Law firms seeking to better understand clients, and the strength of client relationships, have an often overlooked source of data: their own.
In a LexisNexis webinar on “Revenue Generating Relationships,” Toni Minick, says some of the law firms she works with have client relationship data that merits more detailed analysis. That analysis ought to be aimed at uncovering patterns and clear steps to improve those relationships, identify opportunities and develop a plan to pursue them.
During the webinar Ms. Minick, who leads product management for the LexisNexis® InterAction® law firm CRM product, articulated five key points for analyzing relationship data to create actionable plans for driving law firm business development:
1. Start with the end in mind. The most important thing a firm can do when mining data is to first identify the end goal. For example, if the firm’s goal is to increase revenue by five percent, then it is important to start tracking progress around that goal immediately – and visiting and revisiting progress on a weekly, bi-weekly or monthly basis. It’s this end goal that’s important for unifying efforts across a law firm – “to collectively define what a win is for the firm and agree on it at the outset.”
2. Win rate versus opportunities. What is a law firm’s win-rate vis-à-vis the opportunity pipeline? Ms. Minick recommends segmenting win/loss by practice area and by partners. It is here that patterns will begin to emerge. She also recommends looking for outliers, for example if a firm wins more in one practice area versus another. Take that information and visualizing it in the form of charts and graphs to communicate the state of business development to the firm leadership.
It’s important not to dismiss junior members of the corporate legal team. “The director of today could be the corporate counsel of tomorrow.
3. Identify depth and breadth of existing relationships. Which attorneys in the firm, and more importantly how many, are engaged at the client C-suite level? This process is an examination of how relationships are spread out across the firm. She notes it’s important not to dismiss junior members of the corporate legal team. “The director of today could be the corporate counsel of tomorrow,” she adds. This includes keeping a close eye on how associates are building relationships effectively across the firm’s practice groups through the law firm CRM system.
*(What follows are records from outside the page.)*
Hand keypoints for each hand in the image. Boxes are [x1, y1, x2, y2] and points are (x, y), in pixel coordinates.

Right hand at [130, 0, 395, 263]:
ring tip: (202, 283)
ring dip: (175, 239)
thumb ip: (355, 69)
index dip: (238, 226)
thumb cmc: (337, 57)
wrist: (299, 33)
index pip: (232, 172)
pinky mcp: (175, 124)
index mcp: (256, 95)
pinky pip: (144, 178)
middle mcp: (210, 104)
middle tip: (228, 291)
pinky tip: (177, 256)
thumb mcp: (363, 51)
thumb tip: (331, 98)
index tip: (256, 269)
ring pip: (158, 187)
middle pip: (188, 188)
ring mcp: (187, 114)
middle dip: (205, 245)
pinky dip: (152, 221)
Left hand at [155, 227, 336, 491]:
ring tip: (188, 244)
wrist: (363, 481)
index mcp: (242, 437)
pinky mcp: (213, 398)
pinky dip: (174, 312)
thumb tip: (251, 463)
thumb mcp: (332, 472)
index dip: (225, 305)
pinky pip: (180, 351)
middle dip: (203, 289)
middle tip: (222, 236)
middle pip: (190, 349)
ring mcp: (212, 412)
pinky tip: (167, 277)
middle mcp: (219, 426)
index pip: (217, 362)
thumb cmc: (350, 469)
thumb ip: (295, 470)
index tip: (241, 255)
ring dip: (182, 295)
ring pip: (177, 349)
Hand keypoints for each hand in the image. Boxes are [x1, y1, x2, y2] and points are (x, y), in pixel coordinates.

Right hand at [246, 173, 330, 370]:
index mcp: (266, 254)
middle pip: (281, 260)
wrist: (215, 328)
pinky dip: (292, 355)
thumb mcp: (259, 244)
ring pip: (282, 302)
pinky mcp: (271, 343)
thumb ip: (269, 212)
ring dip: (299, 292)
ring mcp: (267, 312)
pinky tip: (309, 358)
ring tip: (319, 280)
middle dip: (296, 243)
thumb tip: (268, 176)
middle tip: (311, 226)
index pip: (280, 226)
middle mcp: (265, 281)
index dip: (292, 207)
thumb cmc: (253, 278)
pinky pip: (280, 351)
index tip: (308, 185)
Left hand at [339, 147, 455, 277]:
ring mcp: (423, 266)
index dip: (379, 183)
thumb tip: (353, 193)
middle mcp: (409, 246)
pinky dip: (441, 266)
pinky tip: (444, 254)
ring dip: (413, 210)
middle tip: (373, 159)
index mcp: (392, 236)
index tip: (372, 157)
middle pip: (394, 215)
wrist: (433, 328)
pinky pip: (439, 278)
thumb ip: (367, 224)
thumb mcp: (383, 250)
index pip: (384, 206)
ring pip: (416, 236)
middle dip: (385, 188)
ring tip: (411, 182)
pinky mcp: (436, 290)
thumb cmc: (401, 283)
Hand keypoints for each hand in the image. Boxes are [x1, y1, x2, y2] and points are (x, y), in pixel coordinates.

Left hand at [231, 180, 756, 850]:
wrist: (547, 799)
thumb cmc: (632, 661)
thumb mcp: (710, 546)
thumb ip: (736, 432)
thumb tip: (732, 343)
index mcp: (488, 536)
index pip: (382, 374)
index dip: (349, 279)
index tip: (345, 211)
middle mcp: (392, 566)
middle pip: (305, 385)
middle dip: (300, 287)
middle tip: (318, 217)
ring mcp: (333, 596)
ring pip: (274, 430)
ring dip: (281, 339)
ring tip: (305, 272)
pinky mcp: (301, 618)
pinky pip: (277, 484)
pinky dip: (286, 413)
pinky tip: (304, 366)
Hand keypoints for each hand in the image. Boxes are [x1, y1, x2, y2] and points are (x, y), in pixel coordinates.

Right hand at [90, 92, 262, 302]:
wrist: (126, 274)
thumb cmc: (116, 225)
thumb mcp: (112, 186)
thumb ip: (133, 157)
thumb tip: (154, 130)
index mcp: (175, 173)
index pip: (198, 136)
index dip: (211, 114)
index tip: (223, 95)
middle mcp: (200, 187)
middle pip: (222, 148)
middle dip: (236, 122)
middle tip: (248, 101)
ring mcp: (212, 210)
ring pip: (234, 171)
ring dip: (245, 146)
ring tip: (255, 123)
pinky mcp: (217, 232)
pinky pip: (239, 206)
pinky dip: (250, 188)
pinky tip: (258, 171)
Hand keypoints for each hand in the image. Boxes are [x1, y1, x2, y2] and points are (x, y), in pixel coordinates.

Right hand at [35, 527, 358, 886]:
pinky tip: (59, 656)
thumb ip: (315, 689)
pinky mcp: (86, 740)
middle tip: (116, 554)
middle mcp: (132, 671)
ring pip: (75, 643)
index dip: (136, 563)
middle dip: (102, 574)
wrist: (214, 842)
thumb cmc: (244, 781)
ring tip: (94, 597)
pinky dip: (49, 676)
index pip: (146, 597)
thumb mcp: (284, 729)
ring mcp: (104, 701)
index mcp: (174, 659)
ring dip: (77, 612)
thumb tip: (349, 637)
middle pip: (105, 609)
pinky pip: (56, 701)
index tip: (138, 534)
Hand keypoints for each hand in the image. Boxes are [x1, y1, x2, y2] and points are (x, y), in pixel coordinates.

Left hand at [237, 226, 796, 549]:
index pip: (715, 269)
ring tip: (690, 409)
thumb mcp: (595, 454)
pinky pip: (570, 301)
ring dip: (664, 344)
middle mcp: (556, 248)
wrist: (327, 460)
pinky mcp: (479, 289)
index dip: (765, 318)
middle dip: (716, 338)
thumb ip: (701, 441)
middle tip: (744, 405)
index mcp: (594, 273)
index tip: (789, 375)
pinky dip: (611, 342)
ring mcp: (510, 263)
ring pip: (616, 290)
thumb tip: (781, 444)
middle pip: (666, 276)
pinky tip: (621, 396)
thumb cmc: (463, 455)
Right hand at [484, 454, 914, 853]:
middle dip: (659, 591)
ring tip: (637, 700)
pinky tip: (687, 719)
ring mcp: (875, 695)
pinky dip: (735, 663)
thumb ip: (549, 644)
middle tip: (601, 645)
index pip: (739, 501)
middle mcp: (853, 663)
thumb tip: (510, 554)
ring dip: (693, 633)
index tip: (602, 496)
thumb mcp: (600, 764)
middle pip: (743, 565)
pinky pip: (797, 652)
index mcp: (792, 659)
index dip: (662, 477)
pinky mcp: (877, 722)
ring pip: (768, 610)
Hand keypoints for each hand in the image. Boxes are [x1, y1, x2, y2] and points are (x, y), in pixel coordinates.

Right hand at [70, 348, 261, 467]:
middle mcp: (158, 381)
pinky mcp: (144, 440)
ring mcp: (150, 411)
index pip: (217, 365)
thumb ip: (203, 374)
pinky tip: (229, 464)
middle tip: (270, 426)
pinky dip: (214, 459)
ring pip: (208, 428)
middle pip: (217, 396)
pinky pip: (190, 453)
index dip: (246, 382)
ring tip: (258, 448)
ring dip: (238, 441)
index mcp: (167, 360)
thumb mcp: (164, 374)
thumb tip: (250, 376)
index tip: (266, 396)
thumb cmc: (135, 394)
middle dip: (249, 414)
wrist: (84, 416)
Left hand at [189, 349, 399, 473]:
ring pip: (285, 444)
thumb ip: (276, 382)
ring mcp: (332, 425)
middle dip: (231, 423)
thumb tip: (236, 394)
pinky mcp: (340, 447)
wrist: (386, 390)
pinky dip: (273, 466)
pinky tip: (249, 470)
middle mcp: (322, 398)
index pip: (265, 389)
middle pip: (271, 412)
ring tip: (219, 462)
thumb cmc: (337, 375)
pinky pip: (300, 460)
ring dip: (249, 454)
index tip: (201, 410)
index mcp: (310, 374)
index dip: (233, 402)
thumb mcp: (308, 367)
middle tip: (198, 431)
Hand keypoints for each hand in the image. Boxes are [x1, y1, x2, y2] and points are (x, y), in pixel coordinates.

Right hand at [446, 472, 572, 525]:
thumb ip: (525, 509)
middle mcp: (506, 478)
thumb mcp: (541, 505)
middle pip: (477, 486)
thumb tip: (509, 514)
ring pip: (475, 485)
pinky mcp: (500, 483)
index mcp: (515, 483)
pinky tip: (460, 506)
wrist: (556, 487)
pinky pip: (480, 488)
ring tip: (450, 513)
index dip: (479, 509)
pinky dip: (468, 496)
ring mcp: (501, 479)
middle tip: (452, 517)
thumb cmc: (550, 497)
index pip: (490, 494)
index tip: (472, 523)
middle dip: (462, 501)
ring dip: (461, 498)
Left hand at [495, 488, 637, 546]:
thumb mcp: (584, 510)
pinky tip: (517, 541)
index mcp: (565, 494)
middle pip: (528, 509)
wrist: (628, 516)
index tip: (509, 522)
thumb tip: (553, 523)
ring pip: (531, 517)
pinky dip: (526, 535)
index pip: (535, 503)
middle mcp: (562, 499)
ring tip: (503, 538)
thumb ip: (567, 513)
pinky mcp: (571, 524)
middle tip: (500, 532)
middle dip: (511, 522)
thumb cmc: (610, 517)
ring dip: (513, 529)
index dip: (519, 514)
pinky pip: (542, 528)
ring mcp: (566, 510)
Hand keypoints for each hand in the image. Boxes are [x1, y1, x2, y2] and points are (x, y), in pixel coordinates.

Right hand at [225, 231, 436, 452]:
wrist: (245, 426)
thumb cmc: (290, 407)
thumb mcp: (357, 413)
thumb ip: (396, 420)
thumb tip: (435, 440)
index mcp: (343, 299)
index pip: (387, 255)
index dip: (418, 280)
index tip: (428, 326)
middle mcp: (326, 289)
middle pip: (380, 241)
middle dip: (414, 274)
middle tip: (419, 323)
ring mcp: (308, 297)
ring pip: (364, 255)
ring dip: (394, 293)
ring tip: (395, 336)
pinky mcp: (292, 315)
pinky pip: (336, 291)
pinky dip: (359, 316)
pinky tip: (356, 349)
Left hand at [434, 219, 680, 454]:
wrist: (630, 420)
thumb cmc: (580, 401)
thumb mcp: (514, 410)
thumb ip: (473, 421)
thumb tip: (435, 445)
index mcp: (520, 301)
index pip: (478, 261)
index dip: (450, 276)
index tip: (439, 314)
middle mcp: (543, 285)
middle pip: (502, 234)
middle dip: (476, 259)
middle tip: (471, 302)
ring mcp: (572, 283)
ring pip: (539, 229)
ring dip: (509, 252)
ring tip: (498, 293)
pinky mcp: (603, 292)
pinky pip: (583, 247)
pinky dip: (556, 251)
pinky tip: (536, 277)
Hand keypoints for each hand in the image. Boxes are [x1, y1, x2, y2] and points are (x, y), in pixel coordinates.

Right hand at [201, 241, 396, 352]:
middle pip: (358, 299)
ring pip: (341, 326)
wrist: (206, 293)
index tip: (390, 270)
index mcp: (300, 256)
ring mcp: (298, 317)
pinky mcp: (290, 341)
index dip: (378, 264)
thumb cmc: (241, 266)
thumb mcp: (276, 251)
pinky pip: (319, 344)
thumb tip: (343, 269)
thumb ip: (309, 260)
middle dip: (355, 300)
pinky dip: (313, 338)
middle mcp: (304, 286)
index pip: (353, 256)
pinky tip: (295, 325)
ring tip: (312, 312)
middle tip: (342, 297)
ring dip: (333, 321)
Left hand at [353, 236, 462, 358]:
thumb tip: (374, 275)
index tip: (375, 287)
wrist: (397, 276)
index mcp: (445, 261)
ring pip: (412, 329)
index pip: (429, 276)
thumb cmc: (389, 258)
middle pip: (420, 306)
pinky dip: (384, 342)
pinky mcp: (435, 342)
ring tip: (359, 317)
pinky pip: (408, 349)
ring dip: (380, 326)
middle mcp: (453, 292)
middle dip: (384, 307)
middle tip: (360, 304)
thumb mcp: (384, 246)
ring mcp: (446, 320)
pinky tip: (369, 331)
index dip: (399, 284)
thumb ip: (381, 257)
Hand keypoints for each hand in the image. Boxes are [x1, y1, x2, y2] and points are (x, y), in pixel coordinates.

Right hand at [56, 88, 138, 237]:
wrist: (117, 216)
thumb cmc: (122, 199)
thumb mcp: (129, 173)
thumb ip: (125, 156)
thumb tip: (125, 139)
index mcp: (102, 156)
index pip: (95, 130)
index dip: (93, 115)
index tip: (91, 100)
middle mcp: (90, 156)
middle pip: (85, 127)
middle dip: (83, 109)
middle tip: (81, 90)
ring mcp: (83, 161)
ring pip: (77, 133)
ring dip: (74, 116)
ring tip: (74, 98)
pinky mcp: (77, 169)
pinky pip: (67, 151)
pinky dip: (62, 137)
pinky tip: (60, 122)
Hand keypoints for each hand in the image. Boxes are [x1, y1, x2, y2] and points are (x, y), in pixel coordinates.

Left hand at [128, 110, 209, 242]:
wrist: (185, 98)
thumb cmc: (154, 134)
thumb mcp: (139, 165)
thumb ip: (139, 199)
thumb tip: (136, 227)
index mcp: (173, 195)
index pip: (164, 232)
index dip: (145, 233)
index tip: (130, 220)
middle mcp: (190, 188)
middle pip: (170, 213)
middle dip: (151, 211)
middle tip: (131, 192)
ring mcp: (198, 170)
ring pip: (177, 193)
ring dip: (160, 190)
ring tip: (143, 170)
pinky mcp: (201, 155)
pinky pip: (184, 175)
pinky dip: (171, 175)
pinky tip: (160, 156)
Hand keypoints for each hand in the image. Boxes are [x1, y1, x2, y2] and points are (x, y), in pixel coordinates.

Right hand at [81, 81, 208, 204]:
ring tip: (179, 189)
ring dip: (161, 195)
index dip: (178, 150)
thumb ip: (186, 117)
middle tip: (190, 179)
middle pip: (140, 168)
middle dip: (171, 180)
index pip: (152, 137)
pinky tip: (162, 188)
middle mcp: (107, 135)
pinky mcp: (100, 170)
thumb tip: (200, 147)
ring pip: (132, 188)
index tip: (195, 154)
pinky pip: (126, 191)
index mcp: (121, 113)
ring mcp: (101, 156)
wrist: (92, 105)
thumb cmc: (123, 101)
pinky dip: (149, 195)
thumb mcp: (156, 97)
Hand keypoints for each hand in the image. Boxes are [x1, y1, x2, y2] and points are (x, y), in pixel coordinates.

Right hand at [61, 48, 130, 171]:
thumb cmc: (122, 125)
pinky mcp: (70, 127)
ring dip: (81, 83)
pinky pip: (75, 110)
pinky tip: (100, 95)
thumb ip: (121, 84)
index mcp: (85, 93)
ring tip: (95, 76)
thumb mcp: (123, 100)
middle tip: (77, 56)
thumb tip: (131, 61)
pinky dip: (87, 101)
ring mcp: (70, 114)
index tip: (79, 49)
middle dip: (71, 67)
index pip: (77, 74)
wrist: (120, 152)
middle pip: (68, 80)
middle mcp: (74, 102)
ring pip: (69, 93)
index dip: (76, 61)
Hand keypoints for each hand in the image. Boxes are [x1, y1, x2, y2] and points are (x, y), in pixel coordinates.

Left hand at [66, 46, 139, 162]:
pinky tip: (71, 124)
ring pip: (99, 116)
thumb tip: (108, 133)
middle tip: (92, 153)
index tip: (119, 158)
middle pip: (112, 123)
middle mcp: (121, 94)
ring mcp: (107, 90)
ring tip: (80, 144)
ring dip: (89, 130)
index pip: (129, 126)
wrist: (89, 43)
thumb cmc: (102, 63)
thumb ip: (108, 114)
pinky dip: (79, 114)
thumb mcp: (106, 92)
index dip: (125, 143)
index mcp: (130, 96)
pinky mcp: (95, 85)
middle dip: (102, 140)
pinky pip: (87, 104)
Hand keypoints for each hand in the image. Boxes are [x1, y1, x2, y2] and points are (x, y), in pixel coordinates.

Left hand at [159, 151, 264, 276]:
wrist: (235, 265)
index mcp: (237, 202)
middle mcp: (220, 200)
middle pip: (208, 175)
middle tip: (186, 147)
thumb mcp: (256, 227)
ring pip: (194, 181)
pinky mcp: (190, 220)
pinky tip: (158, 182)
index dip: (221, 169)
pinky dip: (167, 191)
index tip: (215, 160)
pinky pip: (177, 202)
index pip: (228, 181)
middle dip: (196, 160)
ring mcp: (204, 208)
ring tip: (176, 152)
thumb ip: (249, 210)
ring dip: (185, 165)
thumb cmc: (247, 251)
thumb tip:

4. Create a 100 day plan. Build a 100 day plan around new business development that included a timeframe to keep the firm focused on the end goal. The plan, she added, should include a prioritized list of questions – what is the firm’s win and loss rate – and the data should answer those questions. The key she says it to catalog information, and again looking for patterns to emerge – especially for something that looks a bit different or stands out. That small difference can add up to a key insight.
5. Measurement, follow up and accountability. The data crunching, analysis and action plans are for naught without measurement. “If you’re not measuring then you won’t see any patterns,” she said.